Even as they participate in the everyday life of the city, the Muslims of Santiago are ever conscious of preserving the heritage of the land they left behind. They continue to pray five times a day, and send their Santiago-born children to the madrasa of the mosque to learn Arabic.

Ahmad Elias is a second-generation Muslim living in Santiago.

"Ako si Ahmad Elias, Jr. Bale, pinanganak na ako dito sa Santiago. Ngayon
employed ako sa North Eastern College, nagtratrabaho ako diyan as secretary ng
College of Law and at the same time part-time instructor ng mga ibang colleges
dito sa Santiago."
Living in Santiago and working in the schools, Ahmad is surrounded by Christians most of the time, but he does not feel different from them.

"Hindi naman kasi wala naman akong dapat isipin na iba ako except we differ in
faith at siyempre sa culture . . . wala ring pagkakaiba except of course na
napunta kami sa ibang bayan na may kanya-kanyang kultura din . . . yung
pamumuhay dito ng mga Muslim ay maganda naman kasi nagkakaisa kami, walang
masyadong di pagkakaunawaan lalo na sa ibang mga kultura dito kasi kami mga
Muslim nagpunta dito sa Santiago para humanap ng magandang kabuhayan."
The Chinese community of Santiago also have their own place of worship, in a Taoist temple. On the ceiling of the temple, the yin yang symbol reminds visitors of the Taoist belief in unity of opposites as the path to achieving order in the universe. The philosophy of Taoism was shaped during a time of heavy feudal warfare in China, and as such, many of its teachings are about the goal of ending conflict.

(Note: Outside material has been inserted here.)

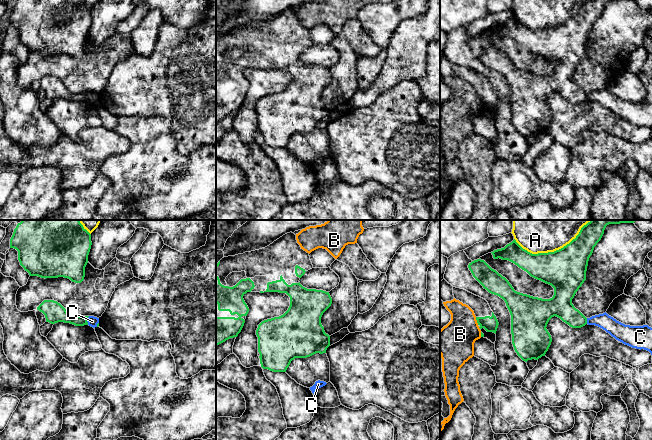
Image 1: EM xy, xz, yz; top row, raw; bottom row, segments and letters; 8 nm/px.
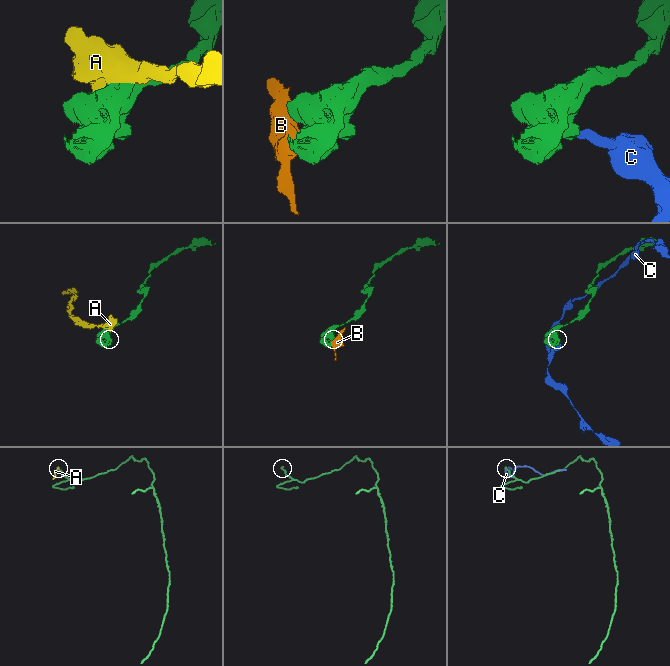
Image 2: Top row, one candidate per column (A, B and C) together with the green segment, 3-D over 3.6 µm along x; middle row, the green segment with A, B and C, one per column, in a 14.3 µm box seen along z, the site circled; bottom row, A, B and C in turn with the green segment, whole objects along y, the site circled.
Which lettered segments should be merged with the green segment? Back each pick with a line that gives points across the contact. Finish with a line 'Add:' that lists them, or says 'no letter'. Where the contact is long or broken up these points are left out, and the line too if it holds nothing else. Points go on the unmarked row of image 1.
Add: no letter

The Taoist principle of peaceful balance and unity, similar to Pattaradday and the teachings of Islam, is further echoed by a group of Indians who gather regularly at the Sikh temple in the city. Santiago seems a rather random place for a Sikh temple to thrive, so it is surprising to hear that the temple has been around for 25 years. What is even more surprising is to hear the Indians speaking in Ilokano and Tagalog. A number of them are actually more comfortable speaking these dialects than English.

Most of the Indians in Santiago are from Punjab, and they came to the Philippines for business. Every Sunday, they gather for a meal and religious service at the Gurudwara Jagat Sudhar temple. “Gurudwara” literally means “doorway to God”, and the Sikhs believe that every gurudwara they have, no matter where it is in the world, should be open to all, regardless of race or religion. They do not believe in the caste system. Here in Santiago, they welcome anyone who wishes to know more about their faith.

"Our religion is also a religion like other religions in the world. Our Sikh
religion give the message to the humanity, we are all equal, we are all the son
of god. And give the message to us that unity, and should be proud-less, and
should be not greedy, because god send us in the earth to do good. Cooperate to
each other, help each other, is not only for the Sikhs, but to every human
being, even though he belongs to the other religion, our Sikh religion is stable
on truth, and give the message of truth to the human being. And that’s why
whenever we are going to the church, and our temple, our Sikh temple, ladies are on the one side and gents are on the one side. And we are sitting on the floor.
It mean that we are all equal. No rich, no poor, no high, no low. Everybody is
equal. That’s why equality is the most proper and right way in our Sikh
religion. That’s why every religion, every person, can join and come here
in our Sikh temple."
In this gurudwara in Santiago, in the season of Pattaradday, where Punjabis open their doors to strangers and speak in Tagalog and Ilokano, the meaning of unity, tolerance, and coexistence has never seemed clearer.